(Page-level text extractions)

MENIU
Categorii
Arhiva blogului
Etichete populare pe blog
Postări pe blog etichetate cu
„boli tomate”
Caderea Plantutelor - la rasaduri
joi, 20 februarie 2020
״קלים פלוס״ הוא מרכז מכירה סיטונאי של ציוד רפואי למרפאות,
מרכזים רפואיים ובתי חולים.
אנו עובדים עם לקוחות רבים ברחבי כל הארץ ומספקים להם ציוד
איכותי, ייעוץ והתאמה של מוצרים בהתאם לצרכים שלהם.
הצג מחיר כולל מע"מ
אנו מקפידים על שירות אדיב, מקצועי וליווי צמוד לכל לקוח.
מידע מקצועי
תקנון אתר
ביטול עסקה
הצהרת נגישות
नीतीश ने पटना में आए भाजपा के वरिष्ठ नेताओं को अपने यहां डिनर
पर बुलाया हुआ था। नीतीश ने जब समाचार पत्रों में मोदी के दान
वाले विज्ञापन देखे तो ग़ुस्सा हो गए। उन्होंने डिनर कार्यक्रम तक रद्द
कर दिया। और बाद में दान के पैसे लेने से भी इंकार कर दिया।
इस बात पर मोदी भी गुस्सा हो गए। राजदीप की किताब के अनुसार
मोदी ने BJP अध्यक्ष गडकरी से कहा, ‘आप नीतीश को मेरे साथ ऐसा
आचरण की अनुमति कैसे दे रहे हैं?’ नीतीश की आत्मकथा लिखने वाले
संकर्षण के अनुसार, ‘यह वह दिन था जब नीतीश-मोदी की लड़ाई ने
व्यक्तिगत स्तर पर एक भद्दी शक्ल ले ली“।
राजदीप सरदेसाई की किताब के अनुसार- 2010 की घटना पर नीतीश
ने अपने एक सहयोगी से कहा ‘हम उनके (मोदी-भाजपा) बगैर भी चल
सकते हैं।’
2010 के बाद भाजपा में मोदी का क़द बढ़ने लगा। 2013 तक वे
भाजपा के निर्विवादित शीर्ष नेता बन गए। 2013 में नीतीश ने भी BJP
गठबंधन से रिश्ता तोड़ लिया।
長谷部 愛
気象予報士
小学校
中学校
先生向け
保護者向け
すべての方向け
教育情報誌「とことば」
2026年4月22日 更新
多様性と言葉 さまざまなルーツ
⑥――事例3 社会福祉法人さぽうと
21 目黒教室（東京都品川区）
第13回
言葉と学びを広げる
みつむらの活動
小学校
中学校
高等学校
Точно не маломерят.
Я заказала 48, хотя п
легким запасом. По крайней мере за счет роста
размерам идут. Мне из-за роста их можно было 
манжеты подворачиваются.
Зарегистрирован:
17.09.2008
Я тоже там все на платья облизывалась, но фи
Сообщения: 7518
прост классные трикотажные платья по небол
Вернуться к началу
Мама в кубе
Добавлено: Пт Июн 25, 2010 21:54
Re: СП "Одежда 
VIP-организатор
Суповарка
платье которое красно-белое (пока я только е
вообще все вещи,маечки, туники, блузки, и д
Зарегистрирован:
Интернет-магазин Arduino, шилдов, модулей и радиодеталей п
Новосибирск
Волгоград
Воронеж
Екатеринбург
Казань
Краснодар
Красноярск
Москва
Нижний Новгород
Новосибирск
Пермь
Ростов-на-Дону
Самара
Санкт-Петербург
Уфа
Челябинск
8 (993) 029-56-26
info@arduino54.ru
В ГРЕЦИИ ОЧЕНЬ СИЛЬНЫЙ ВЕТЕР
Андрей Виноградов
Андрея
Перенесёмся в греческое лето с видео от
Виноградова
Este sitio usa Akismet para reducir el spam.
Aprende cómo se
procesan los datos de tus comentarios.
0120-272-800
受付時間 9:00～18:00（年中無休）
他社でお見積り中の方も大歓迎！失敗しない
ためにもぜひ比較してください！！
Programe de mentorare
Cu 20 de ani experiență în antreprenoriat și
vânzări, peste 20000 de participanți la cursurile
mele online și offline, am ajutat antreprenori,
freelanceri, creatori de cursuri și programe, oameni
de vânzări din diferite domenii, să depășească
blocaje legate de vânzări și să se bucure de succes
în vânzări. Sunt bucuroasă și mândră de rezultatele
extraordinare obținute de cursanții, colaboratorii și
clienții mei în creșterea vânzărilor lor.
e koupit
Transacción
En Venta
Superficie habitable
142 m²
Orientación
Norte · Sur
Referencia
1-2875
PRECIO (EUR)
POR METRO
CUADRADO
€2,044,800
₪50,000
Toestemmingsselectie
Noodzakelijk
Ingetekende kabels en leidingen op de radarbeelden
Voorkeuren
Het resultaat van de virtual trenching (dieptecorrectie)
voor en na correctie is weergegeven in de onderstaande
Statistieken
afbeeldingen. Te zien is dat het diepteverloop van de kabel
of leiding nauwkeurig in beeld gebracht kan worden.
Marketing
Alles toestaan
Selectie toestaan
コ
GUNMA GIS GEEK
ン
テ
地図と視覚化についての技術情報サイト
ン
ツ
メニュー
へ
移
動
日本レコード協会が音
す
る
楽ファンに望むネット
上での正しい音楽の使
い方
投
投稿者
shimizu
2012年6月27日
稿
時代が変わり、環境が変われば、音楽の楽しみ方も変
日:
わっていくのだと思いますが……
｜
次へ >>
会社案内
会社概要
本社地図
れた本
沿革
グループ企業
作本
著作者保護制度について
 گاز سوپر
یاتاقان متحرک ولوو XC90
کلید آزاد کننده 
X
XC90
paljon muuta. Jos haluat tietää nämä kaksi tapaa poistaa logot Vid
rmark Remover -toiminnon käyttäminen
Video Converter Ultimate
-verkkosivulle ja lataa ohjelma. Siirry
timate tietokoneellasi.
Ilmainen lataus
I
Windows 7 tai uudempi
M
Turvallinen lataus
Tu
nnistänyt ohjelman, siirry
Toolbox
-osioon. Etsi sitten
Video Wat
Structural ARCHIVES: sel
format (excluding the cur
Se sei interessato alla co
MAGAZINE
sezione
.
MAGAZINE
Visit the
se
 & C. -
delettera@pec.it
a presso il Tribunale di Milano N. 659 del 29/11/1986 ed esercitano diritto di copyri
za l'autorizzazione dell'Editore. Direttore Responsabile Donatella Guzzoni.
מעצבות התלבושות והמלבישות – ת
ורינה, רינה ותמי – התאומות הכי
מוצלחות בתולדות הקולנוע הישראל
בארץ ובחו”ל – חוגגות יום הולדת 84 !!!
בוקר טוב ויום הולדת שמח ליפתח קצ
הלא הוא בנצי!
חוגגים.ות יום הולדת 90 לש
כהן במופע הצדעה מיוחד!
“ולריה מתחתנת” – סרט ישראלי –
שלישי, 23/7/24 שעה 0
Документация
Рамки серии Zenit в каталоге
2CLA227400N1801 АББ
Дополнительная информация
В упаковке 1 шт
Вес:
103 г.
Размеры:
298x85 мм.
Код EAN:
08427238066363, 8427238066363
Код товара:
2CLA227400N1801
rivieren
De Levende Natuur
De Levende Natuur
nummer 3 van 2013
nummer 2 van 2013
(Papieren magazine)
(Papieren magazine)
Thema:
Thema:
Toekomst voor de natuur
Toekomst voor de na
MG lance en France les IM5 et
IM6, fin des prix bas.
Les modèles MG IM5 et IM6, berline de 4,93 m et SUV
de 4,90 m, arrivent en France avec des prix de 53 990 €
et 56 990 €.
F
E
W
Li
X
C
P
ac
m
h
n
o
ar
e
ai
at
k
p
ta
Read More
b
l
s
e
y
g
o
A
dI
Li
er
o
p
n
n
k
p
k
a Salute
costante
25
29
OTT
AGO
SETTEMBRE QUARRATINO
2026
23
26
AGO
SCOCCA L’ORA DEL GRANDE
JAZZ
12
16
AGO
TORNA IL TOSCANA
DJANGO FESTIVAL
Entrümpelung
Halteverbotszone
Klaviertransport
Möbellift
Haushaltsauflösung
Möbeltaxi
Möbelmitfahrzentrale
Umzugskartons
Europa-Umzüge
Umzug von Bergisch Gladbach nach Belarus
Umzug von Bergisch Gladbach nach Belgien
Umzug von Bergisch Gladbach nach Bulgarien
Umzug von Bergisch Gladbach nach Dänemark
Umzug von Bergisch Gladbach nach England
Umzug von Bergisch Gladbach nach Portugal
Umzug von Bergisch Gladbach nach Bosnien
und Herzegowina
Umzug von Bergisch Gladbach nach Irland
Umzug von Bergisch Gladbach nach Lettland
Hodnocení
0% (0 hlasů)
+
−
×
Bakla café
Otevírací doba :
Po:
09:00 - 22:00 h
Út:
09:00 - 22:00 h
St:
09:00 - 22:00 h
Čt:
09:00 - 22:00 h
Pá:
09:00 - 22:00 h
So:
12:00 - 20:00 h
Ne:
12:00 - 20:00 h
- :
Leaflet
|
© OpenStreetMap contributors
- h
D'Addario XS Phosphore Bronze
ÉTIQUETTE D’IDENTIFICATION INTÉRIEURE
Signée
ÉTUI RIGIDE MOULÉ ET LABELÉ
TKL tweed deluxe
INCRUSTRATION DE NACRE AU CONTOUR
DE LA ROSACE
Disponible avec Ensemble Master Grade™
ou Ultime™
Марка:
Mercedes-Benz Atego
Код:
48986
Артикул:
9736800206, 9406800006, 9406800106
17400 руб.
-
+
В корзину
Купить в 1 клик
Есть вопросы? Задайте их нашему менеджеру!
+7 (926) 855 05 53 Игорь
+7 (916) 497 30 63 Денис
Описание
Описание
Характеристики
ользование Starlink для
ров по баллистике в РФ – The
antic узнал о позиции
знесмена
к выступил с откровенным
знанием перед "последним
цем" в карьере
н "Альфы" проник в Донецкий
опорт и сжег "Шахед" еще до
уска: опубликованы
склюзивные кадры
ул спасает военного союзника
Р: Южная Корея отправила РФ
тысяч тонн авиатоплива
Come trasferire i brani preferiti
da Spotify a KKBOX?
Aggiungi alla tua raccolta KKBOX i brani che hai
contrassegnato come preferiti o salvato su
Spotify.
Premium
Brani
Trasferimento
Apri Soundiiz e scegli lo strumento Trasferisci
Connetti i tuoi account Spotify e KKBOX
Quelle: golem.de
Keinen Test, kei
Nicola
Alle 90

**Aim of the task**
Please find each line in the records above that holds the word "alla", and copy it.

**Answer section**
Se sei interessato alla co
Aggiungi alla tua raccolta KKBOX i brani che hai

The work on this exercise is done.